How Fast Does Your Suitcase Travel on a Baggage Carousel?

[rcrx]

A suitcase on a baggage carousel is spinning around at an unknown velocity. The carousel has an angle of 36 degrees above horizontal. The suitcase is held in place by static friction with a coefficient of 0.760. Find the velocity.

Eqn's
Fn = mg | Fsmax = µsmg | Fc = mV²/r

I get as far as this, and I am stuck as to what to do next.
I need to find Fc

ΣFx = -Fn cos54 + Fs cos36 = mV²/r

ΣFy = Fn sin 54 + Fs sin36 - mg = 0

Where do I go next? My prof tried to explain it to me but it didn't click, I am a step-by-step learner! Thanks all.

 

[Kurdt]

I presume you were given the radius of this carousel as well? There is a lot of resolving components summing forces. There should be a normal component from the weight and the centrifugal force and a component parallel to the carousel from bot those forces. To find the max speed the friction must be equal to the parallel forces. The weight and the centrifugal force will act in the opposite direction however.

 

[baba89]

To find the velocity, we need to use the equation ΣFx = mV²/r, where ΣFx represents the sum of all the forces acting in the horizontal direction (x-axis). In this case, we have two forces acting in the horizontal direction: Fn cos54 and Fs cos36.
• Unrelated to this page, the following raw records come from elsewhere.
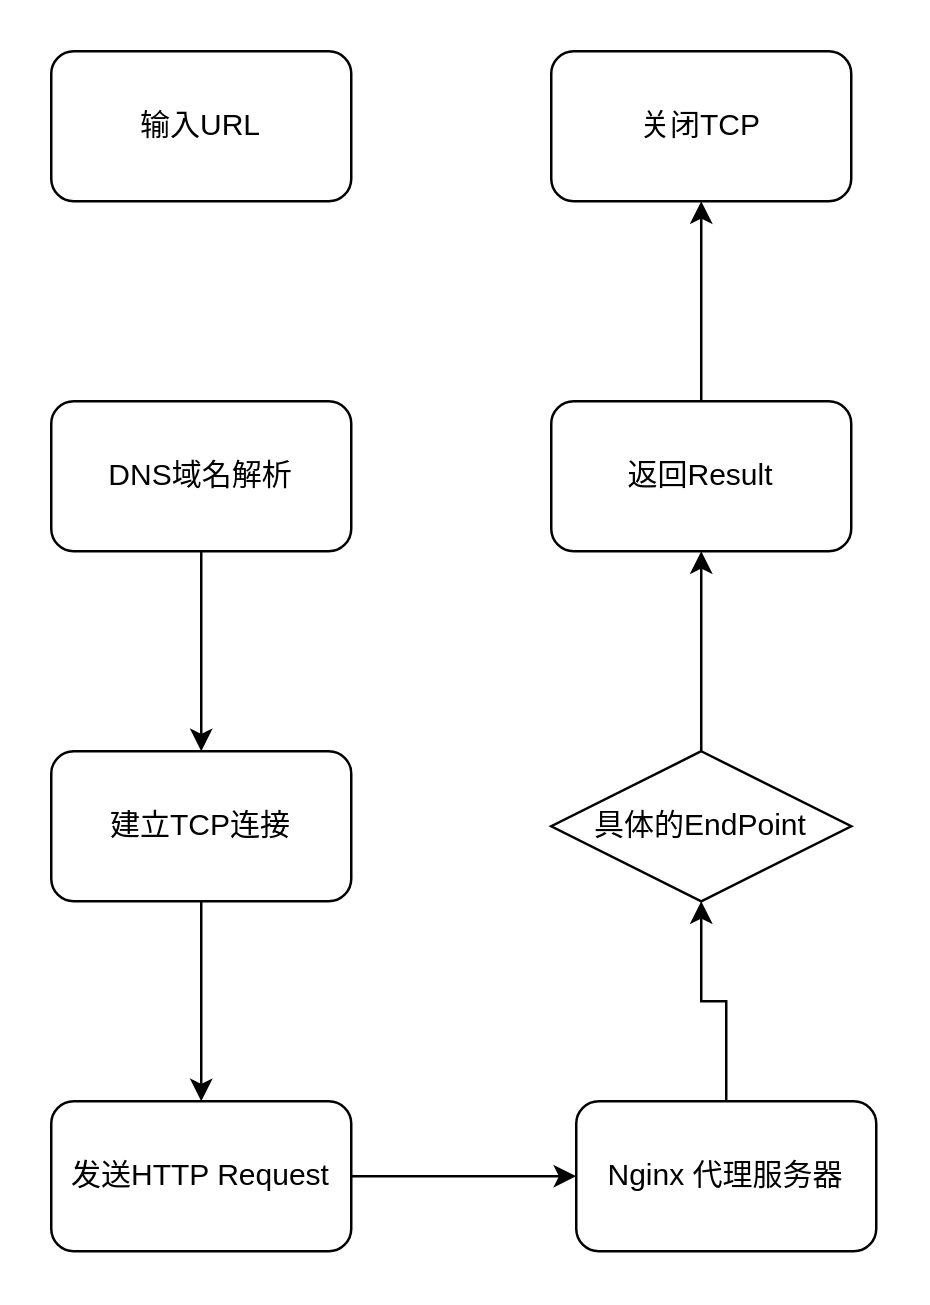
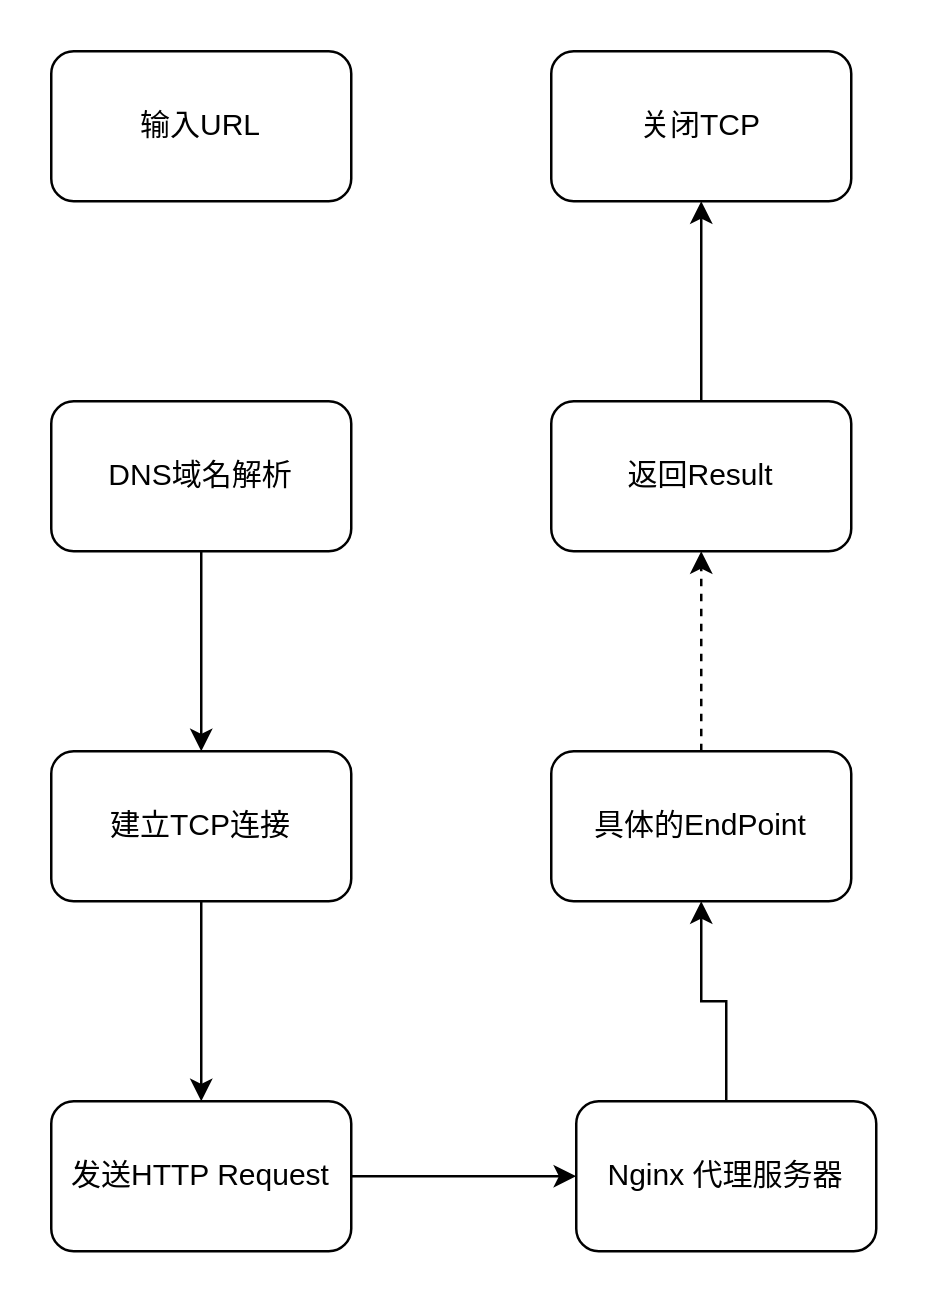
  <mxCell id="0" />
  <mxCell id="1" parent="0" />
  <mxCell id="2" value="输入URL" style="rounded=1;whiteSpace=wrap;html=1;" vertex="1" parent="1"><mxGeometry x="20" y="20" width="120" height="60" as="geometry" /></mxCell>
  <mxCell id="3" value="" style="edgeStyle=orthogonalEdgeStyle;rounded=0;orthogonalLoop=1;jettySize=auto;html=1;" edge="1" parent="1" source="4" target="6"><mxGeometry relative="1" as="geometry" /></mxCell>
  <mxCell id="4" value="DNS域名解析" style="whiteSpace=wrap;html=1;rounded=1;" vertex="1" parent="1"><mxGeometry x="20" y="160" width="120" height="60" as="geometry" /></mxCell>
  <mxCell id="5" value="" style="edgeStyle=orthogonalEdgeStyle;rounded=0;orthogonalLoop=1;jettySize=auto;html=1;" edge="1" parent="1" source="6" target="8"><mxGeometry relative="1" as="geometry" /></mxCell>
  <mxCell id="6" value="建立TCP连接" style="whiteSpace=wrap;html=1;rounded=1;" vertex="1" parent="1"><mxGeometry x="20" y="300" width="120" height="60" as="geometry" /></mxCell>
  <mxCell id="7" value="" style="edgeStyle=orthogonalEdgeStyle;rounded=0;orthogonalLoop=1;jettySize=auto;html=1;" edge="1" parent="1" source="8" target="10"><mxGeometry relative="1" as="geometry" /></mxCell>
  <mxCell id="8" value="发送HTTP Request" style="whiteSpace=wrap;html=1;rounded=1;" vertex="1" parent="1"><mxGeometry x="20" y="440" width="120" height="60" as="geometry" /></mxCell>
  <mxCell id="9" value="" style="edgeStyle=orthogonalEdgeStyle;rounded=0;orthogonalLoop=1;jettySize=auto;html=1;" edge="1" parent="1" source="10" target="12"><mxGeometry relative="1" as="geometry" /></mxCell>
  <mxCell id="10" value="Nginx 代理服务器" style="whiteSpace=wrap;html=1;rounded=1;" vertex="1" parent="1"><mxGeometry x="230" y="440" width="120" height="60" as="geometry" /></mxCell>
- <mxCell id="11" value="" style="edgeStyle=orthogonalEdgeStyle;rounded=0;orthogonalLoop=1;jettySize=auto;html=1;" edge="1" parent="1" source="12" target="14"><mxGeometry relative="1" as="geometry" /></mxCell>
- <mxCell id="12" value="具体的EndPoint" style="rhombus;whiteSpace=wrap;html=1;" vertex="1" parent="1"><mxGeometry x="220" y="300" width="120" height="60" as="geometry" /></mxCell>
+ <mxCell id="11" value="" style="edgeStyle=orthogonalEdgeStyle;rounded=0;orthogonalLoop=1;jettySize=auto;html=1;dashed=1;" edge="1" parent="1" source="12" target="14"><mxGeometry relative="1" as="geometry" /></mxCell>
+ <mxCell id="12" value="具体的EndPoint" style="whiteSpace=wrap;html=1;rounded=1;" vertex="1" parent="1"><mxGeometry x="220" y="300" width="120" height="60" as="geometry" /></mxCell>
  <mxCell id="13" value="" style="edgeStyle=orthogonalEdgeStyle;rounded=0;orthogonalLoop=1;jettySize=auto;html=1;" edge="1" parent="1" source="14" target="15"><mxGeometry relative="1" as="geometry" /></mxCell>
  <mxCell id="14" value="返回Result" style="whiteSpace=wrap;html=1;rounded=1;" vertex="1" parent="1"><mxGeometry x="220" y="160" width="120" height="60" as="geometry" /></mxCell>
  <mxCell id="15" value="&lt;span&gt;关闭TCP&lt;/span&gt;" style="whiteSpace=wrap;html=1;rounded=1;" vertex="1" parent="1"><mxGeometry x="220" y="20" width="120" height="60" as="geometry" /></mxCell>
First, we need to find the value of Fn, which represents the normal force acting on the suitcase. We can use the equation Fn = mg, where m is the mass of the suitcase and g is the acceleration due to gravity (9.8 m/s²). Since we do not know the mass of the suitcase, we can assign a variable, let's say m.
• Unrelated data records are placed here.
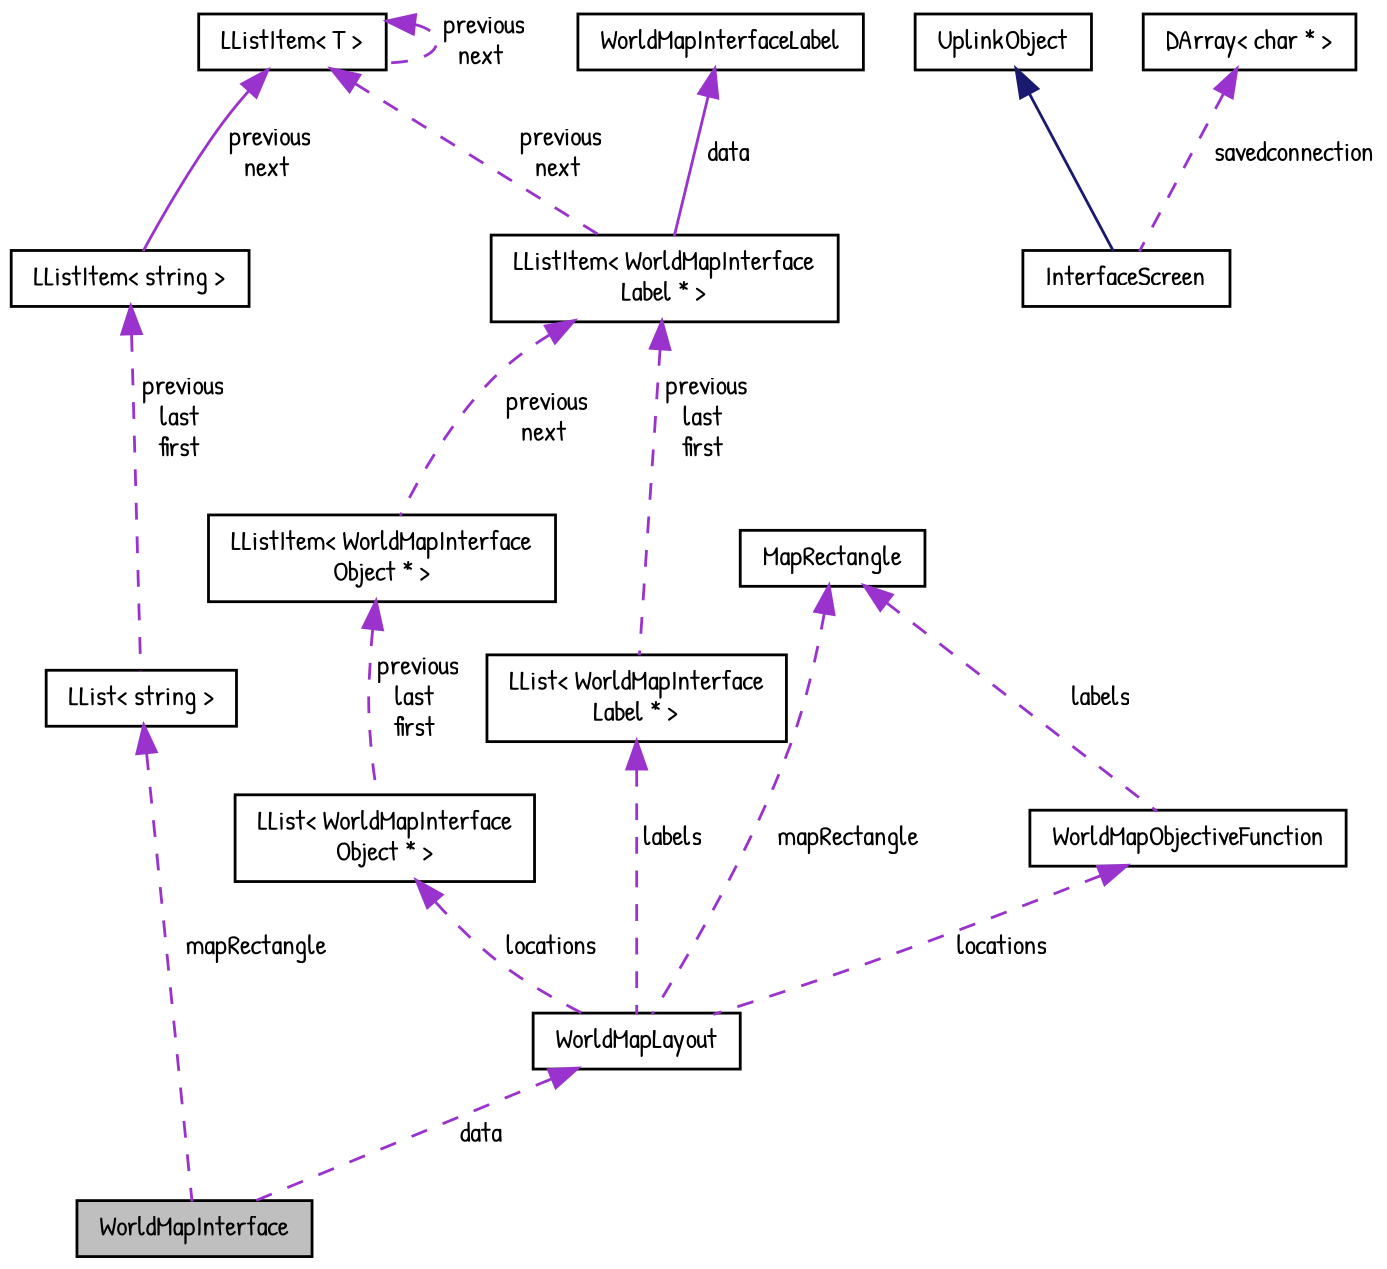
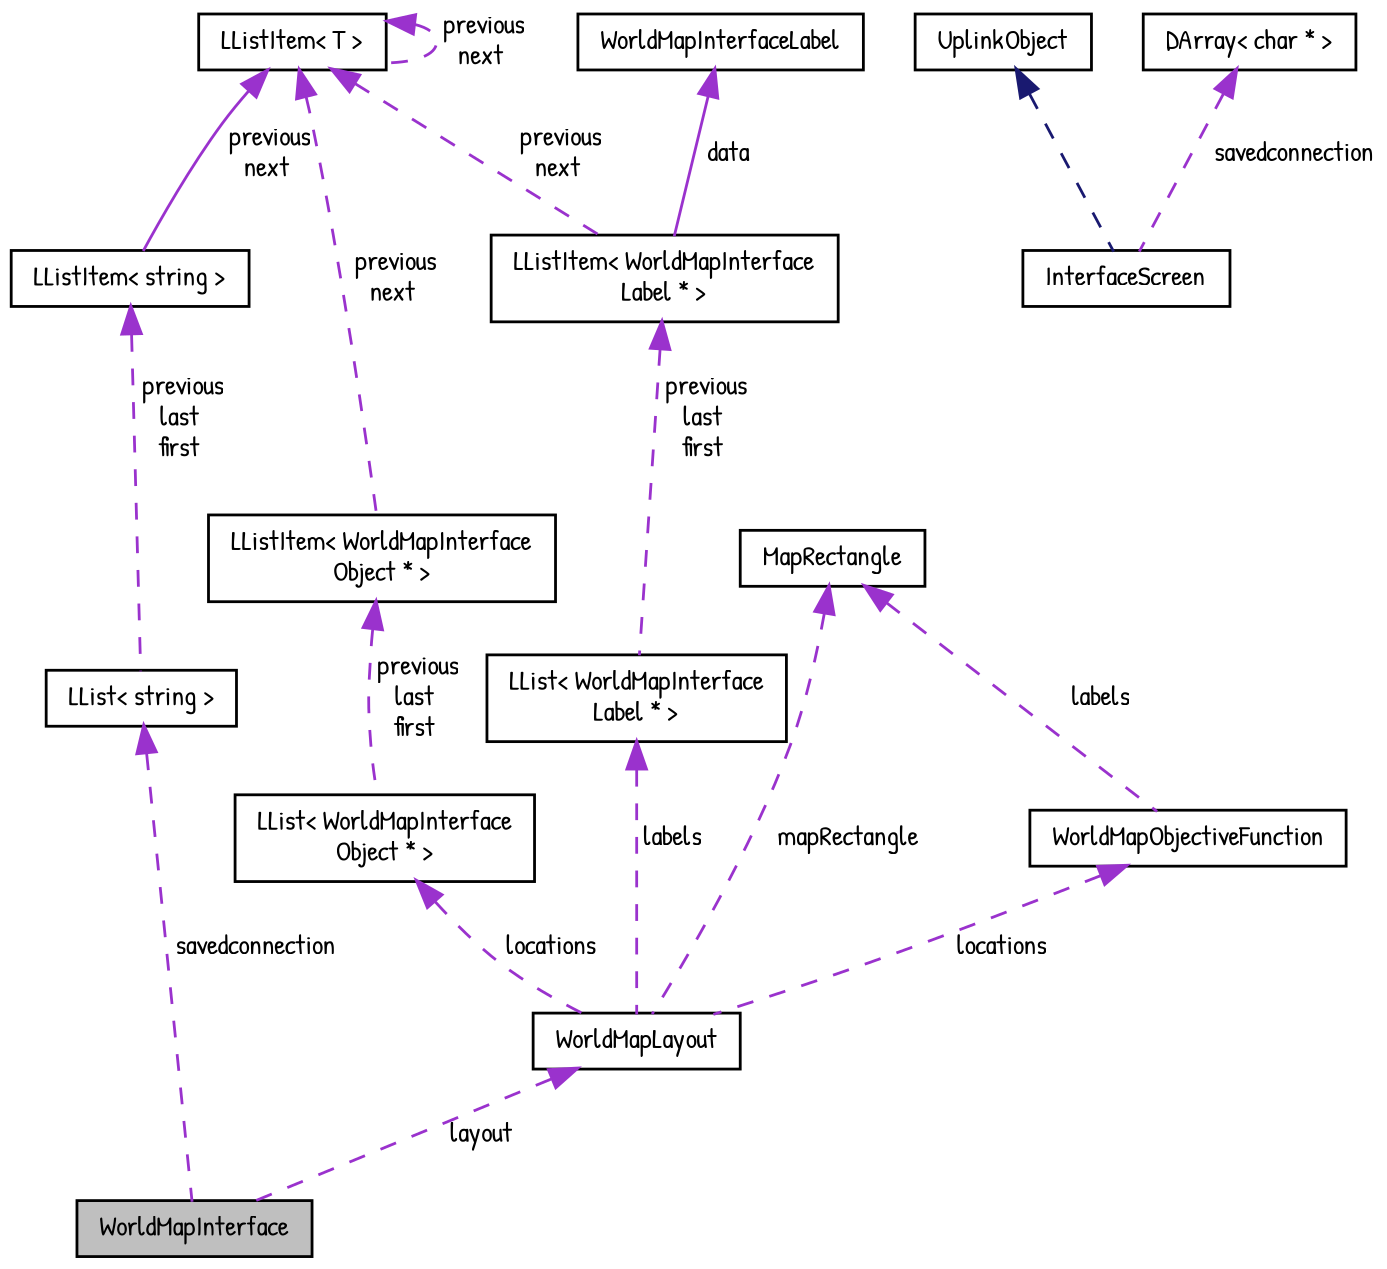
  digraph {
    fontname="Patrick Hand"
    rankdir=TB
    node [color=black fillcolor=white fontname="Patrick Hand" fontsize=10 shape=record style=filled]
    edge [color=darkorchid3 dir=back fontname="Patrick Hand" fontsize=10 labelfontname=Helvetica labelfontsize=10 style=dashed]
    n1 [fillcolor=grey75 fontcolor=black height=0.2 label=WorldMapInterface width=0.4]
    n2 [height=0.2 label=InterfaceScreen width=0.4]
    n3 [height=0.2 label=UplinkObject width=0.4]
    n4 [height=0.2 label="DArray\< char * \>" width=0.4]
    n5 [height=0.2 label="LList\< string \>" width=0.4]
    n6 [height=0.2 label="LListItem\< string \>" width=0.4]
    n7 [height=0.2 label="LListItem\< T \>" width=0.4]
    n8 [height=0.2 label="LListItem\< WorldMapInterface\lObject * \>" width=0.4]
    n9 [height=0.2 label="LListItem\< WorldMapInterface\lLabel * \>" width=0.4]
    n10 [height=0.2 label="LList\< WorldMapInterface\lObject * \>" width=0.4]
    n11 [height=0.2 label="LList\< WorldMapInterface\lLabel * \>" width=0.4]
    n12 [height=0.2 label=WorldMapLayout width=0.4]
    n13 [height=0.2 label=WorldMapInterfaceLabel width=0.4]
    n14 [height=0.2 label=MapRectangle width=0.4]
    n15 [height=0.2 label=WorldMapObjectiveFunction width=0.4]
-   n3 -> n2 [color=midnightblue style=solid]
+   n3 -> n2 [color=midnightblue]
    n4 -> n2 [label=" savedconnection"]
-   n5 -> n1 [label=" mapRectangle"]
+   n5 -> n1 [label=" savedconnection"]
    n6 -> n5 [label=" previous\nlast\nfirst"]
    n7 -> n6 [label=" previous\nnext" style=solid]
    n7 -> n7 [label=" previous\nnext"]
-   n9 -> n8 [label=" previous\nnext"]
+   n7 -> n8 [label=" previous\nnext"]
    n7 -> n9 [label=" previous\nnext"]
    n8 -> n10 [label=" previous\nlast\nfirst"]
    n9 -> n11 [label=" previous\nlast\nfirst"]
    n10 -> n12 [label=" locations"]
    n11 -> n12 [label=" labels"]
-   n12 -> n1 [label=" data"]
+   n12 -> n1 [label=" layout"]
    n13 -> n9 [label=" data" style=solid]
    n14 -> n12 [label=" mapRectangle"]
    n14 -> n15 [label=" labels"]
    n15 -> n12 [label=" locations"]
  }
Next, we need to find the value of Fs, which represents the maximum static friction force. We can use the equation Fsmax = µsmg, where µs is the coefficient of static friction and mg is the weight of the suitcase. Again, we do not know the weight of the suitcase, so we can assign a variable, let's say w.

Now, we can substitute these values into the equation ΣFx = mV²/r:

mV²/r = -mg cos54 + µsmg cos36

Next, we can simplify this equation by factoring out the common term m:

m(V²/r) = m(-g cos54 + µsg cos36)

Now, we can cancel out the m's on both sides of the equation, leaving us with:

V²/r = -g cos54 + µsg cos36

Finally, we can rearrange this equation to solve for V:

V = √[(r(-g cos54 + µsg cos36)]

Now we have our final equation for finding the velocity of the suitcase on the baggage carousel. We just need to plug in the values for the given variables (r, g, µs), and solve for V. Keep in mind that r represents the radius of the carousel, which you may need to measure or look up.

I hope this helps and makes sense to you! Let me know if you have any further questions.